Tim Carroll, oyunu aynen Shakespeare döneminde yapıldığı gibi dekorsuz, neredeyse mum ışığında çekilmiş gibi duran, sade bir görsellikle yönetmiş. Çok başarılı dönem kostümleri de sahnelenmenin klasik tarzına uyuyor. Gerçekten de yazıldığı dönemdeki sahnelemelerden tek farkı kadınları kadın oyuncuların canlandırması. Ama ne kadınlar! Patricia Collins muhteşem bir Kraliçe Eleanor, Seana McKenna ise tüyler ürpertici bir Constance.
İzledikçe Stratford’un oyuncu kadrosunun her oyunda mükemmel olduğu daha da hissediliyor. Tiradlar, çapraşık ve inanılması güç olaylar, baş karakterlerden en küçük rollere müthiş doğal oyunculuklarla benzersiz bir inandırıcılık kazanıyorlar. Shakespeare’in, İngiliz olsalar bile günümüz izleyicileri için arkaik gelecek lisanını sanki evlerinde ve özel yaşamlarında da konuşurmuş gibi rahatlıkla kullanmaları ise olağanüstü.
Sonuç olarak, aşırı karmaşık olay dizisine karşın, özellikle inancı kötüye kullanılması ve din uğruna katliamların yapılması gibi çağının çok ötesinde bakış açısıyla mutlaka keşfedilmesi gerek bir oyun.

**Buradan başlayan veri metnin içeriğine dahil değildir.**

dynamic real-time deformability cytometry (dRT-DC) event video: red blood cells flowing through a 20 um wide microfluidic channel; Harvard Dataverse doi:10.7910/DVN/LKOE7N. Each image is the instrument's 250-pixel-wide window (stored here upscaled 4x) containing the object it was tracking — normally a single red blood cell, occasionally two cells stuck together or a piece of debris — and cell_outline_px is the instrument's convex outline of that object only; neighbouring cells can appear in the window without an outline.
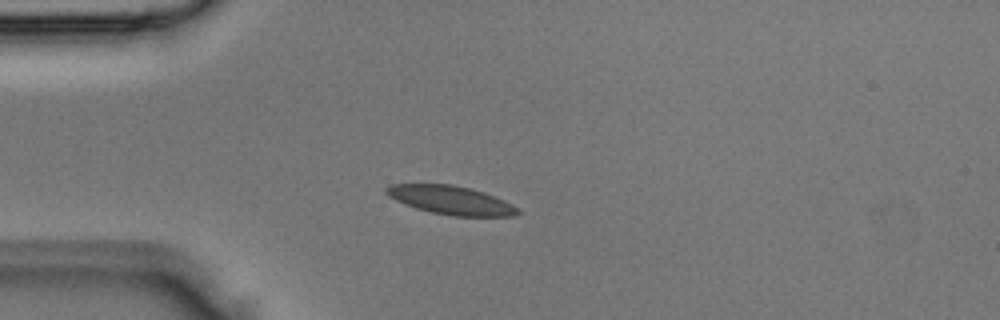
{"species": "Egyptian fruit bat (a non-hibernating species)", "species_latin": "Rousettus aegyptiacus", "temperature_condition": "room temperature", "stored_images_in_passage": 1, "camera_frame_rate_fps": 3000, "um_per_image_px": 0.085, "animal": {"sex": "male"}, "frame": {"image": 1, "passage_image": 1, "time_ms": 0.0, "image_size_px": [1000, 320], "cell_outline_px": [[520, 212], [512, 216], [452, 216], [432, 212], [416, 208], [404, 204], [388, 196], [384, 192], [384, 188], [388, 184], [452, 184], [484, 192], [504, 200], [520, 208]], "centroid_in_image_um": [38.3, 17.01], "position_along_channel_um": 46.7, "area_um2": 21.96}}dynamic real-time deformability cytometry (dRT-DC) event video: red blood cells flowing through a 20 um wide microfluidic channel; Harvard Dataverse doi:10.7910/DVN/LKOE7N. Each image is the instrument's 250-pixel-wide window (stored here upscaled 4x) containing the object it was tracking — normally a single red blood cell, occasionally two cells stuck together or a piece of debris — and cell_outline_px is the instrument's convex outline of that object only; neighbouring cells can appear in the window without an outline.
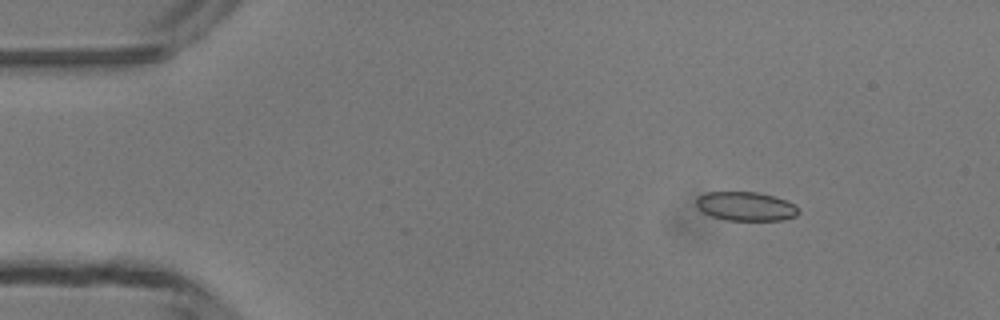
{"species": "common noctule bat (a hibernating species)", "species_latin": "Nyctalus noctula", "temperature_condition": "room temperature", "stored_images_in_passage": 4, "camera_frame_rate_fps": 3000, "um_per_image_px": 0.085, "animal": {"sex": "male", "body_mass_g": 13.3}, "frame": {"image": 1, "passage_image": 2, "time_ms": 1.333, "image_size_px": [1000, 320], "cell_outline_px": [[800, 212], [796, 216], [784, 220], [724, 220], [712, 216], [704, 212], [696, 204], [696, 196], [708, 192], [756, 192], [776, 196], [792, 204]], "centroid_in_image_um": [63.38, 17.53], "position_along_channel_um": 21.6, "area_um2": 17.17}}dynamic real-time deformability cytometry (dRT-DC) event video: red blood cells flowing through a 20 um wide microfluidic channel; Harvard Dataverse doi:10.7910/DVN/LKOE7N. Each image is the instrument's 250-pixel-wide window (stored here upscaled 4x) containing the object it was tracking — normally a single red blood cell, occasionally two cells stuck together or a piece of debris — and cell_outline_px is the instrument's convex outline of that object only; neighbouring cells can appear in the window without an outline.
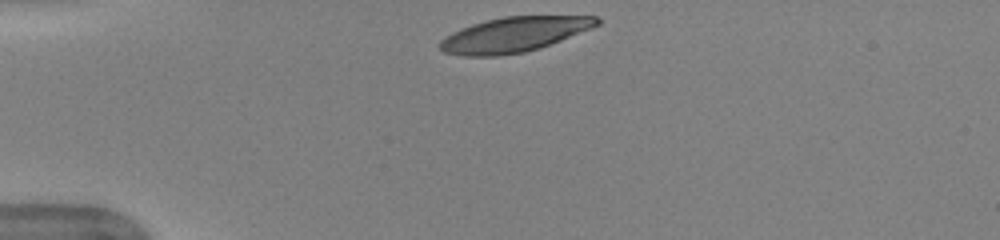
{"species": "human", "species_latin": "Homo sapiens", "temperature_condition": "warm", "stored_images_in_passage": 33, "camera_frame_rate_fps": 3000, "um_per_image_px": 0.085, "donor": {"sex": "female"}, "frame": {"image": 1, "passage_image": 1, "time_ms": 0.0, "image_size_px": [1000, 240], "cell_outline_px": [[600, 24], [592, 28], [540, 48], [524, 52], [496, 56], [464, 56], [444, 52], [440, 48], [440, 40], [444, 36], [452, 32], [472, 24], [504, 16], [596, 16], [600, 20]], "centroid_in_image_um": [43.69, 2.94], "position_along_channel_um": 41.3, "area_um2": 31.79}}
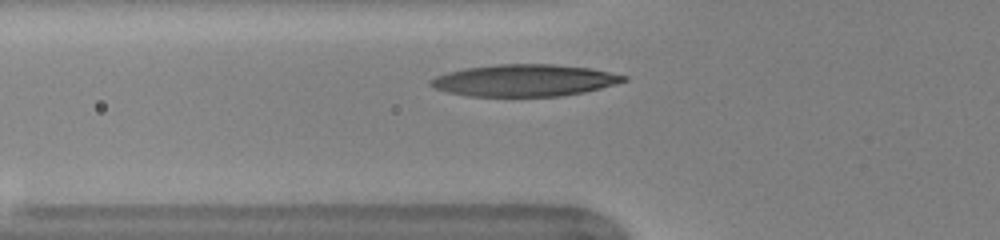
{"frame": {"image": 2, "passage_image": 7, "time_ms": 2.0, "image_size_px": [1000, 240], "cell_outline_px": [[628, 80], [600, 88], [584, 92], [560, 96], [468, 96], [448, 92], [436, 88], [428, 84], [428, 80], [436, 76], [448, 72], [464, 68], [496, 64], [552, 64], [592, 68], [628, 76]], "centroid_in_image_um": [44.57, 6.82], "position_along_channel_um": 81.2, "area_um2": 35.89}}
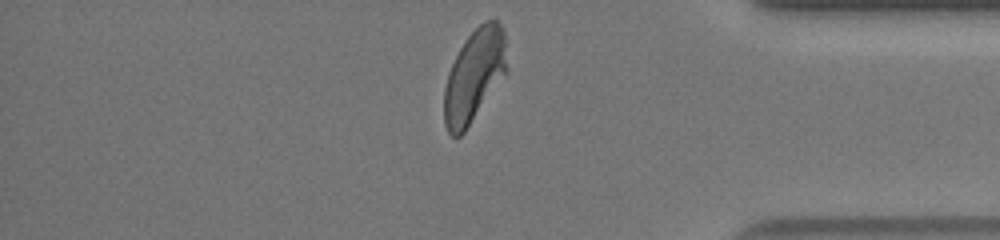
{"frame": {"image": 3, "passage_image": 32, "time_ms": 10.333, "image_size_px": [1000, 240], "cell_outline_px": [[508, 72], [464, 132], [460, 136], [452, 136], [448, 132], [444, 124], [444, 88], [452, 64], [460, 48], [468, 36], [484, 20], [496, 20], [500, 24], [504, 32], [508, 68]], "centroid_in_image_um": [40.33, 6.44], "position_along_channel_um": 394.9, "area_um2": 33.81}, "authors_computed_cell_mechanics": {"area_um2": 34.7378, "velocity_mm_per_s": 3.9701, "shape_relaxation_time_tau1_ms": 3.0746, "shape_relaxation_time_tau2_ms": 0.8665, "deformation_change_tau1": 0.1868, "deformation_change_tau2": 0.0811}}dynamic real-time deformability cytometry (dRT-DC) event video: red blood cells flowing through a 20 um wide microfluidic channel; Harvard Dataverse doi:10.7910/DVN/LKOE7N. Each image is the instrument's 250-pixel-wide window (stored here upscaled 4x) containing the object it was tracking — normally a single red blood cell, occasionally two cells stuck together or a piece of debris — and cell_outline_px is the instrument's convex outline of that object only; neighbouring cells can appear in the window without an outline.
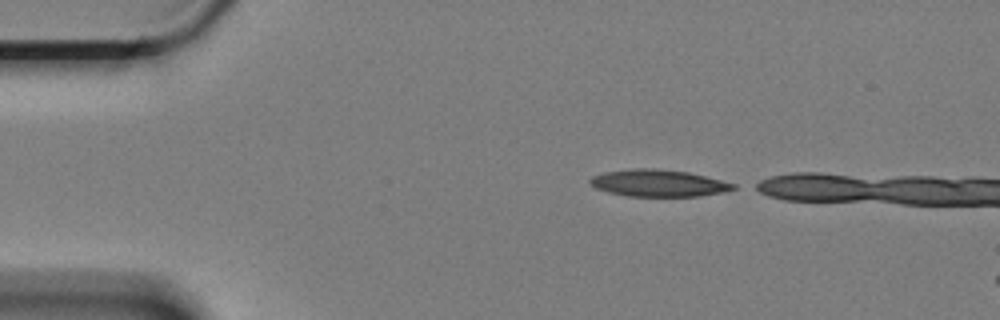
{"species": "Egyptian fruit bat (a non-hibernating species)", "species_latin": "Rousettus aegyptiacus", "temperature_condition": "cold", "stored_images_in_passage": 6, "camera_frame_rate_fps": 3000, "um_per_image_px": 0.085, "animal": {"sex": "female"}, "frame": {"image": 1, "passage_image": 1, "time_ms": 0.0, "image_size_px": [1000, 320], "cell_outline_px": [[736, 188], [724, 192], [700, 196], [628, 196], [608, 192], [596, 188], [588, 180], [592, 176], [604, 172], [636, 168], [652, 168], [688, 172], [736, 184]], "centroid_in_image_um": [55.96, 15.57], "position_along_channel_um": 29.0, "area_um2": 22.31}}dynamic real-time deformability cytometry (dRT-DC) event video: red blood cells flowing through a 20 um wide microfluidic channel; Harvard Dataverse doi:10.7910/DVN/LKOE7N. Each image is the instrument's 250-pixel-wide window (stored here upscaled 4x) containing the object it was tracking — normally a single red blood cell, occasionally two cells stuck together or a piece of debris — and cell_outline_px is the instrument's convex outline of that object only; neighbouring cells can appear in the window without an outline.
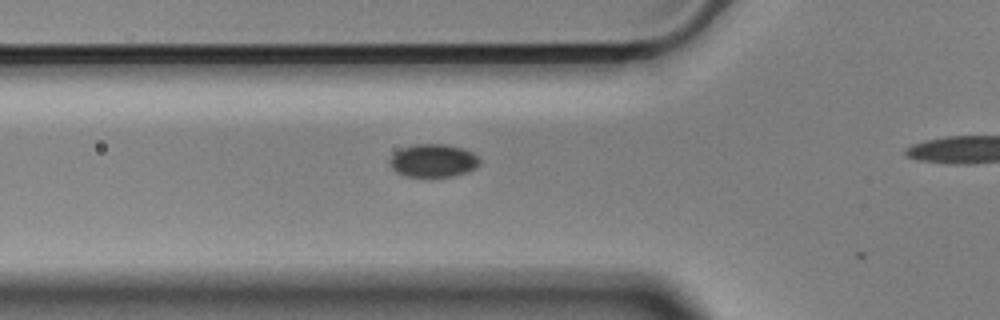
{"species": "Egyptian fruit bat (a non-hibernating species)", "species_latin": "Rousettus aegyptiacus", "temperature_condition": "cold", "stored_images_in_passage": 11, "camera_frame_rate_fps": 3000, "um_per_image_px": 0.085, "animal": {"sex": "male"}, "frame": {"image": 1, "passage_image": 3, "time_ms": 0.667, "image_size_px": [1000, 320], "cell_outline_px": [[480, 164], [476, 168], [468, 172], [452, 176], [404, 176], [396, 172], [388, 164], [388, 160], [396, 152], [404, 148], [416, 144], [444, 144], [460, 148], [472, 152], [480, 160]], "centroid_in_image_um": [36.82, 13.66], "position_along_channel_um": 89.0, "area_um2": 17.17}}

Bir bizden – Yeni Metin Yeni Tiyatro Festivali
‘Fuhuş’
Tiyatro yolculuğuna Yeni Perform, Yeni Metin ve Yeni Dünya olarak devam eden bağımsız çağdaş sanat tiyatro yazınına ve yeni merkezi GalataPerform’un düzenlediği çok sayıda projenin en önemlisi, çağdaş oyun yazım biçimlerine odaklanan uluslararası Yeni Metin Yeni Tiyatro’nun, yeni oyun yazarlarını ve metinlerini her yıl seyirciyle buluşturan Yeni Metin Yeni Tiyatro Festivali sonbaharda 10. yılını kutlayacak. Onuncu yıla bir ön kutlama olarak, on değişik ülkeden on yeni oyun yazarının oyunları Türkçeye çevrilerek çevrimiçi seyirciyle okuma tiyatrosu olarak buluşuyor.
Serinin ilk oyunu, Fransa’dan Magali Mougel’in, yazdığı, Reyhan Özdilek’in çevirdiği ‘Suzy Storck’ adlı oyunu, yayınlandığında izleyememiştim.

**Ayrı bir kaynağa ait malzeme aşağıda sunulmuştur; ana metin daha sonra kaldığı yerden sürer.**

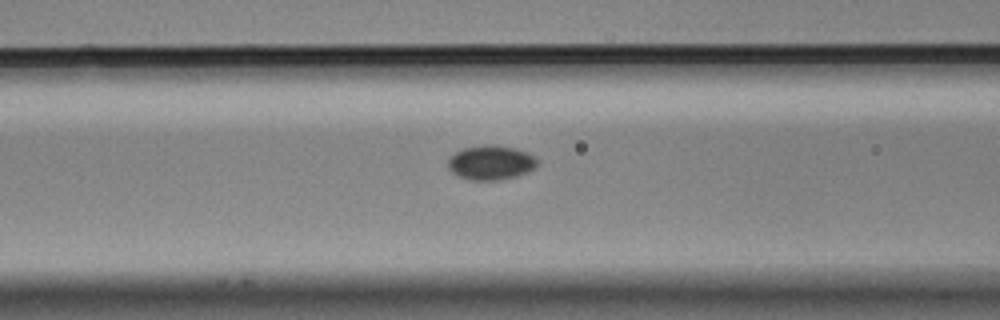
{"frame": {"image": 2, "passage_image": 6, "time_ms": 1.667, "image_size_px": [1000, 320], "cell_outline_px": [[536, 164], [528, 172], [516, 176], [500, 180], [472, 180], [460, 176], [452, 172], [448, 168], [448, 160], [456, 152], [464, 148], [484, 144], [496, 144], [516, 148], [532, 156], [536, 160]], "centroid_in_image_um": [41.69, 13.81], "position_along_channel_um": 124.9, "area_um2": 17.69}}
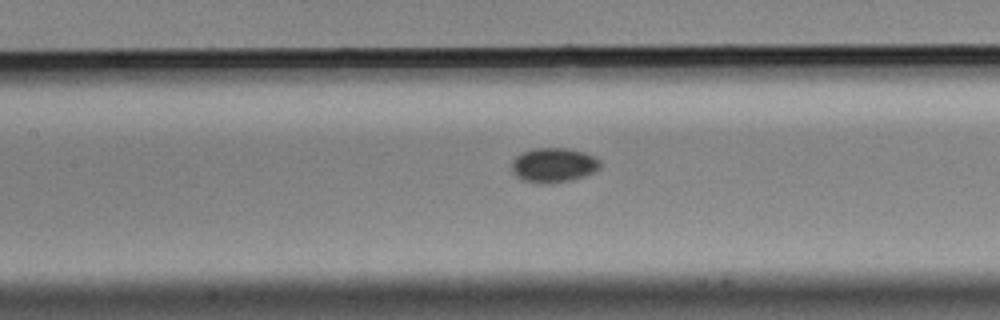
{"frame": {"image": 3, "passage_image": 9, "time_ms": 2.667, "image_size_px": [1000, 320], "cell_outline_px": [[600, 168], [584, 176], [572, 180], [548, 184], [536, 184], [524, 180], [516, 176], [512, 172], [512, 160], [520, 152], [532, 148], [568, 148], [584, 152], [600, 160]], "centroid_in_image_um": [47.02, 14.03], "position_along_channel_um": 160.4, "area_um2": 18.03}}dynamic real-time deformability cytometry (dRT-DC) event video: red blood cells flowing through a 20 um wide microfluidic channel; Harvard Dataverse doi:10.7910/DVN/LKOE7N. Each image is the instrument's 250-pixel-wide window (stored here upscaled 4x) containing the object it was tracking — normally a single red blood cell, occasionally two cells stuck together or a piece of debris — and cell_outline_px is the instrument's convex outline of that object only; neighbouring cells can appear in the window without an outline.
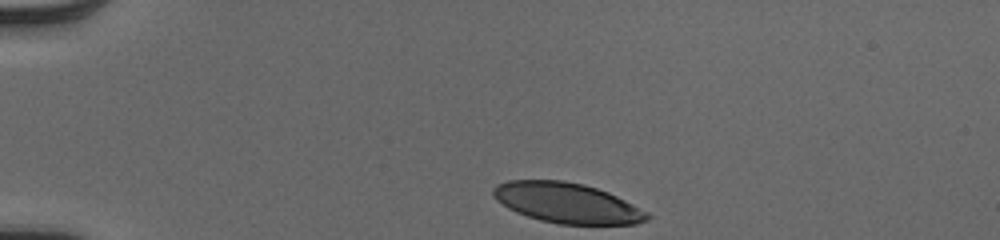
{"species": "human", "species_latin": "Homo sapiens", "temperature_condition": "cold", "stored_images_in_passage": 31, "camera_frame_rate_fps": 3000, "um_per_image_px": 0.085, "donor": {"sex": "male"}, "frame": {"image": 1, "passage_image": 1, "time_ms": 0.0, "image_size_px": [1000, 240], "cell_outline_px": [[652, 216], [648, 220], [636, 224], [556, 224], [540, 220], [516, 212], [508, 208], [496, 200], [492, 196], [492, 188], [496, 184], [508, 180], [564, 180], [584, 184], [608, 192], [648, 212]], "centroid_in_image_um": [48.17, 17.24], "position_along_channel_um": 36.8, "area_um2": 36.24}}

Bu sebeple serinin ikinci oyunu, Macar yazar Ákos Németh’in yazdığı, Eva Aktürk’ün çevirdiği, Kayhan Berkin’in yönetiminde Erdem Kaynarca, Melis İşiten ve Dilara Melami’nin oynadığı ‘Fuhuş’ adlı okuma tiyatrosundan söz edeceğim.
Fuhuş, her şeyin her an metalaştırılabileceği, belki de yalnızca fiyatın söz konusu olduğu bir dünyada kendilerine daha iyi bir yer arayan karakterlerin, birbirleriyle bağlantılı olmayan dört hikâye üzerinden kavram olarak fuhuş konusunu irdeleyen bir oyun. Vaktiyle tanınmış bir koreograf olan bir adam, büyük olasılıkla içki sorunu yüzünden maddi sorunlar yaşar ve bir fuhuş ağıyla çalışmak için eski bir fahişe olan yönetici kadınla tartışmalı bir görüşme yapar. İlişki sonrası müşterisi fahişeye 11 yıllık evliliğinin geldiği traji komik durumu anlatırken, genç fahişe, misyoner bir Yehova Şahidinden almış olduğu broşürde okuduğu bir cümleyi anlamlandırmaya çalışır. Uyuşturucu bağımlısı bir kadın bebeğiyle gittiği, lisedeyken kendisinden hoşlanmış torbacıdan bedava uyuşturucu almak için uğraşırken olay beklenmedik bir sürprizle sonuçlanır. Anaokulunda bir kız çocuğunun, mutlulukla oyun parkında bulduğu yeni arkadaşını anlattığı son bölüm ona dostça yaklaşan adamın asıl beklentisini hisseden seyirci için anlatı, kan dondurucu bir deneyime dönüşür.
Kayhan Berkin’in sahnelemesi, oyun okumasından farklı bir çalışma tarzı olan Okuma Tiyatrosunun ne olduğu hakkında ders niteliğinde. Birincil amaç metni öne çıkarmak olduğu için, oyuncular ellerindeki kitapçıktan okusalar da, karşımızda soyut da olsa dekoru, müziği, kostümleri ve de çok başarılı oyunculuklarıyla dört dörtlük yönetilmiş bir oyun var. En zor durumlarda bile ayakta kalmaya çabalayan güçlü kadınların karşısına sorunlu erkekleri çıkaran oyunda kadınları canlandıran Melis İşiten ve son hikâyede küçük kızı ustalıkla var eden Dilara Melami çok iyiler. İlk kez ‘Tato’da hayran olduğumuzdan beri, her yeni çalışmasıyla çıtayı daha da yükselten Erdem Kaynarca müthiş etkileyici. Özellikle final oyunda konuşmadan sadece bakışlarıyla duyumsattığı pedofil gerçekten ürkünç.
Seri yaz boyunca devam edecek. Birbirinden ilginç yeni oyunları keşfetmek için önemli bir fırsat. yeniperform.com üzerinden oyun tarihlerine ve tamamı ücretsiz gösterimlere ulaşılabiliyor. Sağlıklı ve huzurlu seyirler dilerim.